_DÉFI 1_
D'après l'extrait choisi, quel a été le budget de Terrifier ?

_EXTRAIT CHOISI_
········
Terrifier – Damien Leone – 2016

01. Terrifier - Damien Leone - 2016En présence d’un clown.

   6.5   Pile le slasher bis low cost que je souhaitais voir. Bricolé avec rien, Terrifier met en priorité l’accent sur son boogeyman (un clown glaçant qui torture gratuitement ses victimes. Point), ainsi que sur sa générosité en hémoglobine, ses scènes franchement gores (on y découpe à la scie un personnage par l’entrejambe jusqu’au crâne, notamment) et sur son atmosphère de hangar glauque. On pourra toujours regretter, pour certain, un manque de récit ou d’acteurs professionnels (Cela dit j’aime bien le petit côté Neve Campbell de l’actrice principale… qui ne sera pas du tout la final girl par ailleurs), pour d’autres, dont je fais partie, que l’ambiance sonore soit à ce point oubliée, remplacée par une musique (certes très réussie) lorgnant sur le Disasterpiece de It follows. Alors oui, de ne pas avoir vu un film en quinze jours m’a sans doute permis d’être indulgent, car simplement ravi d’en revoir un. Mais j’ose penser que Terrifier a réussi son coup. Et qu’il ne tente pas de me raconter grand-chose en fait partie : au secours les scénarios, au secours l’absolue cohérence, au secours l’elevated horror de manière générale. Qu’il est bon de revoir un bis old school, soigné (Si c’est du Z, il est beau) et archi simple, un truc fauché (budget de 30.000 dollars) mais un truc sale qui respire le sale (ce hangar est magnifique, déjà), avec des prothèses super bien fichues, des plans, du rythme, un vrai méchant, Art le clown, terrifiant. Et ça tombe bien car c’était annoncé dans le titre. Reste à savoir si la promesse d’antagoniste emblématique tiendra dans la suite, qui s’étire sur une heure de plus semble t-il et c’est peut-être ça le plus terrifiant.

Asterix & Obelix, L’empire du milieu – Guillaume Canet – 2023

06. Asterix & Obelix, L'empire du milieu - Guillaume Canet - 2023Mission Obelix.

   4.0   Guillaume Canet mange a tous les râteliers : il veut à la fois être dans la roue de Zidi que dans celle de Chabat et Langmann. En résulte un truc hybride avec entre autres quelques références populaires bien dispatchées : une situation calquée sur La chèvre – Pierre Richard en Panoramix s’enfonce dans les sables mouvants (et voir son fiston se délecter du clin d’œil, c’est assez chouette) – ou une réplique des Bronzés font du ski, ou une séquence en musique sur Dirty dancing. C’est gratuit, complètement infondé dans le récit mais c’est vraiment pas ce qui m’a déplu.
········
_DÉFI 2_
Modifiez les lignes ci-dessous en commençant à la première et en vous arrêtant après celle qui contient "Identify the document" : remplacez "pixels" par "points" sans rien changer d'autre. Ne donnez que ces lignes.
········
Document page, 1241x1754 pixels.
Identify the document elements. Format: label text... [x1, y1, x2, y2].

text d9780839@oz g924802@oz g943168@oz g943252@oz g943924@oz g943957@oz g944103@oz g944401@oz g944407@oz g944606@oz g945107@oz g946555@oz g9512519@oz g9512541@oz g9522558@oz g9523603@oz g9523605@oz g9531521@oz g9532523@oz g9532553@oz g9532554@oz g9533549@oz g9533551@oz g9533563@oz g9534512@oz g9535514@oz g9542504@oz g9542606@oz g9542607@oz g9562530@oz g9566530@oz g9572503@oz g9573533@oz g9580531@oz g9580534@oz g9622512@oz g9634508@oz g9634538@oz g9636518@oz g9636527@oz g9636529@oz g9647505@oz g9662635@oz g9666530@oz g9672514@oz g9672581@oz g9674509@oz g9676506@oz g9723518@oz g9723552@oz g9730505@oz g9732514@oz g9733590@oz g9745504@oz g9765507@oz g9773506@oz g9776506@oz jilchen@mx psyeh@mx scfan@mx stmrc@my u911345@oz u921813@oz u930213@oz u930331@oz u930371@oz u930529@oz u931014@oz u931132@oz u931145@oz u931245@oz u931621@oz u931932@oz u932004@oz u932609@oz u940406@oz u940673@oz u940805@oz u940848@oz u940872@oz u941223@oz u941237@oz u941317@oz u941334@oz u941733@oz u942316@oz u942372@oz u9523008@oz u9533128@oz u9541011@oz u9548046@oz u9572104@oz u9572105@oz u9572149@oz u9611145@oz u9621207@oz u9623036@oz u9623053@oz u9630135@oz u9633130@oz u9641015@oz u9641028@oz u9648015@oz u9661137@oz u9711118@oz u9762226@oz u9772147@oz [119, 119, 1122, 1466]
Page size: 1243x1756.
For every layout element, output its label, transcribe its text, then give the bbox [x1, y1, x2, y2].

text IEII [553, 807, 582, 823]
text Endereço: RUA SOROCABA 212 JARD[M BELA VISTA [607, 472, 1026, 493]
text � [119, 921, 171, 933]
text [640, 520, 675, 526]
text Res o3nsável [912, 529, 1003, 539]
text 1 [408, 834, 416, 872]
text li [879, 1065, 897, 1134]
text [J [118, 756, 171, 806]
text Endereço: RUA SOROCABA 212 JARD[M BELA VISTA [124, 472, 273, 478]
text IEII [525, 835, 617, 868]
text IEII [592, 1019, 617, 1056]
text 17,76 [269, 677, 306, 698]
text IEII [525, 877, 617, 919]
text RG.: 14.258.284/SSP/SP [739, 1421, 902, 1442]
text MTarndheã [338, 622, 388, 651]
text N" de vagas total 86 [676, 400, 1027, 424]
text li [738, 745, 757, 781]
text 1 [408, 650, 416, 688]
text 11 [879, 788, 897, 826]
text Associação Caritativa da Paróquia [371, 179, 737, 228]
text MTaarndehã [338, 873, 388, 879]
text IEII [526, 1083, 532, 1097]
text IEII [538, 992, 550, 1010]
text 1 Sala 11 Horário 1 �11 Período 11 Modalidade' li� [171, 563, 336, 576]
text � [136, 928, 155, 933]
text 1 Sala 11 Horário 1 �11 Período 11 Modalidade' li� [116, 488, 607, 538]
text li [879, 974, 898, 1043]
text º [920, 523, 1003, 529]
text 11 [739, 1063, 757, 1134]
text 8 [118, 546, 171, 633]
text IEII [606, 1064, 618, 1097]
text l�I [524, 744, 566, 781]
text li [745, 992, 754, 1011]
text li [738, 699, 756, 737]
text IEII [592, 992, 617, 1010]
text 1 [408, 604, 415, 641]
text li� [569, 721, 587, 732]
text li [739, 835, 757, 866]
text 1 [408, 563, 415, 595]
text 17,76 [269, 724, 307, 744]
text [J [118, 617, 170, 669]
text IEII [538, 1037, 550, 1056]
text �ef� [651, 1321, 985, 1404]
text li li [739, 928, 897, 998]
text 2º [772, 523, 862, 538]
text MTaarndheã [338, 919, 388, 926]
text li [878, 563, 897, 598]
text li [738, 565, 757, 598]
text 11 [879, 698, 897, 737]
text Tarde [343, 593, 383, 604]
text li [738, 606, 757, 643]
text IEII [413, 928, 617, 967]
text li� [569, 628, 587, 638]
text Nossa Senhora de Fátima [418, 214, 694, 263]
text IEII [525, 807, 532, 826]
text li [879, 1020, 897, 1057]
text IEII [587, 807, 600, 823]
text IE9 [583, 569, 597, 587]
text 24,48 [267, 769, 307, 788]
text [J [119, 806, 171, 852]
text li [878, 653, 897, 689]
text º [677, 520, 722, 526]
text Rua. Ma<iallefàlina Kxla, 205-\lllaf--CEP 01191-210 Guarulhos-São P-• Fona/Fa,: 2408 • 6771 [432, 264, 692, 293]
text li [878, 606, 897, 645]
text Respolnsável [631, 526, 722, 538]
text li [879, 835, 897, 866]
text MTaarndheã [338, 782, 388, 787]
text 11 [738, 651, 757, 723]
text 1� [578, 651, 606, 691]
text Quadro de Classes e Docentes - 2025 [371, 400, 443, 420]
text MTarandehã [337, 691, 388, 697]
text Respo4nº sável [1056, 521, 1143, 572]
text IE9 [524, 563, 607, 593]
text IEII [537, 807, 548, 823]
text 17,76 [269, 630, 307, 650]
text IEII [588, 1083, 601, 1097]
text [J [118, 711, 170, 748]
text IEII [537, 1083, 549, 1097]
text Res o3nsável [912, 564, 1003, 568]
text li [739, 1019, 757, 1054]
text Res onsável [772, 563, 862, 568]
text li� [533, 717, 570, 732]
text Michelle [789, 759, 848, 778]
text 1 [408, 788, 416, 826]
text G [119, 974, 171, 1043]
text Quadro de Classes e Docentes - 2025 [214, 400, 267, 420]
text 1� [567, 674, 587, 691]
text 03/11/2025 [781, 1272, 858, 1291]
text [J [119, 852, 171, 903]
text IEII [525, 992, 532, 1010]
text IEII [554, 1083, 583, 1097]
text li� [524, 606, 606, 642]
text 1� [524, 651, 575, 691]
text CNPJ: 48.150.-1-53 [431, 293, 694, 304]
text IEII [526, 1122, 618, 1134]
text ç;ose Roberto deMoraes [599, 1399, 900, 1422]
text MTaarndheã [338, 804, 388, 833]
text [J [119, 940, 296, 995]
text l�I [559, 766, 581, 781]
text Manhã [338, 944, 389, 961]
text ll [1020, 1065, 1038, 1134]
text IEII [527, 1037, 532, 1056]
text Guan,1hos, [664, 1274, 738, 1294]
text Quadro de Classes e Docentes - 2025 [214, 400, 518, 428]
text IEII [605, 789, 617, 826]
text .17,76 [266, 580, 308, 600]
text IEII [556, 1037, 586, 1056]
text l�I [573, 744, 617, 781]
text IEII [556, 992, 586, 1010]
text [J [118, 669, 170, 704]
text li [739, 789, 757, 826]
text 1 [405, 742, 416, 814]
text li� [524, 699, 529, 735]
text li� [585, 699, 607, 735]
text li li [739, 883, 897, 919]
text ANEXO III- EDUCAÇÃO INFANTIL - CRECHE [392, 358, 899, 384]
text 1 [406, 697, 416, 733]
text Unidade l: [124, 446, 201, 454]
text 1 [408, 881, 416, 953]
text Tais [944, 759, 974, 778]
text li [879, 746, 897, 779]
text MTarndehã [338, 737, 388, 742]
········
_RÉPONSE DÉTAILLÉE 1_
30.000 dollars.

_RÉPONSE DÉTAILLÉE 2_
Document page, 1241x1754 points.
Identify the document elements. Format: label text... [x1, y1, x2, y2].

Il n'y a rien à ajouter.